I agree with you. It is disheartening though. I truly believe capitalism is a great system, it just needs some tweaking to make I better.
Hey Mack, I don't like giving advice, but your situation is compelling. If you don't have anyone depending on you, then fine, take a stab at day trading. If that's not the case, then you will need your savings and simply can't afford to risk it. When you are playing with money you can't afford to lose, maintaining a detached perspective is really difficult. I suggest polishing up the CV and buying a new interview suit. Day trading is not a good answer for you.
"Per latest SEC filing, CEO MMM got a 87% raise, and Dr Gisela,CMO, got a whopping 94% raise in salary/compensation."
Our corporate governance laws are due for a serious overhaul. The system of accountability is messed up. CEO's answer to the BoD's they nominate and shareholders are kept at arms length from the process.
Interesting to listen to. Viewpoints from MD Anderson and MSK. Their perspectives may be a bit different than most community practices. The Anderson guy was pushing L/E, but that may ignore the reality of the reimbursement agencies pressuring practices away from expensive doublets when cheaper alternatives are available. The MSK guy always has an eye on putting patients into cutting edge clinical trials, a perspective that may be unique to the opportunities his institution offers, options that may not be available in Peoria. Both had favorable opinions of Cabo and interestingly both favored Pazo over Sunitinib.
"It is open label. On 4/9/2015, the trial protocol was amended to reflect overall survival as a primary objective - in addition to PFS."
The most logical way to do this is the same way Meteor was done, have a first look at PFS and then continue the trial to future date with another analysis for survival. The outcome on this one is not an automatic win for Cabo. Sunitinib is a good frontline drug. It's outcome in CRPC was very similar to the Comet results.
Back in at 4.32.
"Building position for RCC approval.'
That's still the plan.
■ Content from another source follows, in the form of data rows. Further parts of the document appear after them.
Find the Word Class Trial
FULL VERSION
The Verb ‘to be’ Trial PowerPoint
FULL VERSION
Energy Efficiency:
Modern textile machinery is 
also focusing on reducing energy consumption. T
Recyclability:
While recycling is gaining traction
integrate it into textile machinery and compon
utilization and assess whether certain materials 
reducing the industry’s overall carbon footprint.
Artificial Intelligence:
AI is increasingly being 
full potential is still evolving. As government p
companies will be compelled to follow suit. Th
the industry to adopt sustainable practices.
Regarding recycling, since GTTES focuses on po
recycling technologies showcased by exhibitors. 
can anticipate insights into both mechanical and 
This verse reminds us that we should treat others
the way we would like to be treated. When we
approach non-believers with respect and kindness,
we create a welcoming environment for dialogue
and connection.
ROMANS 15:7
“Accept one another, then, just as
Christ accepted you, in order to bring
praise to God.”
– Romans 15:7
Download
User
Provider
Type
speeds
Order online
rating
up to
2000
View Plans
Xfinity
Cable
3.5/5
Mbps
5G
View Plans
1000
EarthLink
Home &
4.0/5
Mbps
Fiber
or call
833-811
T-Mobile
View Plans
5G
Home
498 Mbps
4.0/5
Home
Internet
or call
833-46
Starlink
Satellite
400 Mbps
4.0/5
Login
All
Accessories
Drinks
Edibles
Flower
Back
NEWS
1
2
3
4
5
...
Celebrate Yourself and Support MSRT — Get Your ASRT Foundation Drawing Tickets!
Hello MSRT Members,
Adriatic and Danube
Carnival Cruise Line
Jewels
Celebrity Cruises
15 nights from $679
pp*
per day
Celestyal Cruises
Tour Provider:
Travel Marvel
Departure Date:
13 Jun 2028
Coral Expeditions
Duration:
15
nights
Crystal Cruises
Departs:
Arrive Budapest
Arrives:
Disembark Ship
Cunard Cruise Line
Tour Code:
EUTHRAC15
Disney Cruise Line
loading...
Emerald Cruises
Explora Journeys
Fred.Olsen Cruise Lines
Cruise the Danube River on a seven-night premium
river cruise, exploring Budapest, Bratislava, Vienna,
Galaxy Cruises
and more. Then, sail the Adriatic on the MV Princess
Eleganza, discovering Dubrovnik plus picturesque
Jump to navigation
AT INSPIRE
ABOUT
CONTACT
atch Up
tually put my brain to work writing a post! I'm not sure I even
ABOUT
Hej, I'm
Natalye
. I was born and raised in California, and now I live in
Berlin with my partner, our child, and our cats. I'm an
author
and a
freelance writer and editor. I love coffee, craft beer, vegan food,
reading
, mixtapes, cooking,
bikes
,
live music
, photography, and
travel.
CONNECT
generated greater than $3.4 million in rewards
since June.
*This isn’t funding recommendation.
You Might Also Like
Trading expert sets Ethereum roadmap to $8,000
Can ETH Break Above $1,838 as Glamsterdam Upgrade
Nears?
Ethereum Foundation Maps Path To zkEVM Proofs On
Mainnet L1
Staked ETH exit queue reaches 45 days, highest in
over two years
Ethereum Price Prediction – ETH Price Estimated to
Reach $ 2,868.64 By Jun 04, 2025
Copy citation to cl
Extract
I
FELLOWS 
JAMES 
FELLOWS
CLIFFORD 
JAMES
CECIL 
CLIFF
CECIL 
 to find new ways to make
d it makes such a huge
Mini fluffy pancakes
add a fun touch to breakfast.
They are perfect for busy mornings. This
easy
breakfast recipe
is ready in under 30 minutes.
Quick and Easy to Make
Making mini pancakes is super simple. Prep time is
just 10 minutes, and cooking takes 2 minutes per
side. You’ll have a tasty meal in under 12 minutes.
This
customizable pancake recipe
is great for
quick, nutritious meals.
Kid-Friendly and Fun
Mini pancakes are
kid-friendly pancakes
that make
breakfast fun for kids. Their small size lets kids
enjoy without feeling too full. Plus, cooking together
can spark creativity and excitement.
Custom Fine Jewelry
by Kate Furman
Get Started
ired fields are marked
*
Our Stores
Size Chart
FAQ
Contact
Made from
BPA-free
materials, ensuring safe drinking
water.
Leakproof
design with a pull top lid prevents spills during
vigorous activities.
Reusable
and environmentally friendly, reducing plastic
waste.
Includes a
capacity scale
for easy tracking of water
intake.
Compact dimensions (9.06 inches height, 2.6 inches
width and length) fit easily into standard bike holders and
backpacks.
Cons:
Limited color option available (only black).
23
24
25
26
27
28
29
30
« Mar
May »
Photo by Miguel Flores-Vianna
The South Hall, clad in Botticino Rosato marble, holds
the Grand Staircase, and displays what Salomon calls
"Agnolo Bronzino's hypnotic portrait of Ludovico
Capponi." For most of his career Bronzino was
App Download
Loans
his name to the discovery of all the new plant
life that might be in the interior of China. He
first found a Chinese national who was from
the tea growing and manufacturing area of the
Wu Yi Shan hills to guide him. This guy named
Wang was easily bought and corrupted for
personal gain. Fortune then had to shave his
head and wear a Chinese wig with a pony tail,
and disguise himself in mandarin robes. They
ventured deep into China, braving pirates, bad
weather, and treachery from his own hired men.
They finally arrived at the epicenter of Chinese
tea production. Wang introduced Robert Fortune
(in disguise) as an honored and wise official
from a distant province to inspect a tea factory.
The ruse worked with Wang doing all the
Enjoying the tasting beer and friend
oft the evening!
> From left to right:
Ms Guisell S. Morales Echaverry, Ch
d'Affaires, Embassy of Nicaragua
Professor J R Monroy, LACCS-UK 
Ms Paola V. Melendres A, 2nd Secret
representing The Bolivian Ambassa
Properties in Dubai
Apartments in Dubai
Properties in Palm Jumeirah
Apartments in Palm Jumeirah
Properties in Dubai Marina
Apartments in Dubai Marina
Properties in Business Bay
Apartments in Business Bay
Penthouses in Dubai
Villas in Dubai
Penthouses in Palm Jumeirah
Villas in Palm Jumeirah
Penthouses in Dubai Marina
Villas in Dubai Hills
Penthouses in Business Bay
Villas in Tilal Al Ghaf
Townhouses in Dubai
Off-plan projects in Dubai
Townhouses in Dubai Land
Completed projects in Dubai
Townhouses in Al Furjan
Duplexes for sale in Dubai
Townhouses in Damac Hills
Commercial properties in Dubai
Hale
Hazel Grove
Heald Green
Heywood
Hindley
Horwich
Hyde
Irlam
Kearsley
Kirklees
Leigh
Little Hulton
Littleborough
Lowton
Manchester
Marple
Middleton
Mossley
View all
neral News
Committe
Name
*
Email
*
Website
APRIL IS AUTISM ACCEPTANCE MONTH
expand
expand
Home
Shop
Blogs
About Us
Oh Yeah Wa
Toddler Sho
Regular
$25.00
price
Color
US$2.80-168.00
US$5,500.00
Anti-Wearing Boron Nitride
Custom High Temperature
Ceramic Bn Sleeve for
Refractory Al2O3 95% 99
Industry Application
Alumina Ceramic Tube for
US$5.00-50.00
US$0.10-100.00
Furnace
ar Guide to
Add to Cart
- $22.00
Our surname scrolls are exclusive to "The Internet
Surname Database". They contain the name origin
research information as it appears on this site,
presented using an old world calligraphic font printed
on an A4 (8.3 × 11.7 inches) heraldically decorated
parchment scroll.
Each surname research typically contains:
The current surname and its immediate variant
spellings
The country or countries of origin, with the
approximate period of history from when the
I was/am hoping to get a nice fill in the lower $4's and in the meantime I've been distracted playing smallball with 7-10 cent spreads. Time to hit a double or triple and pony up in the next few days. The trading range seems to have ratcheted up to 4.20 to 4.40. Three's may be in the rearview mirror. We'll see. On a 1 to 10 scale, having a successful topline result from a pivotal trial is a 9 or 10. Receiving an anticipated approval is more like a 4 or 5. Statsig PFS from CaboSun would be more exciting to me than the RCC approval.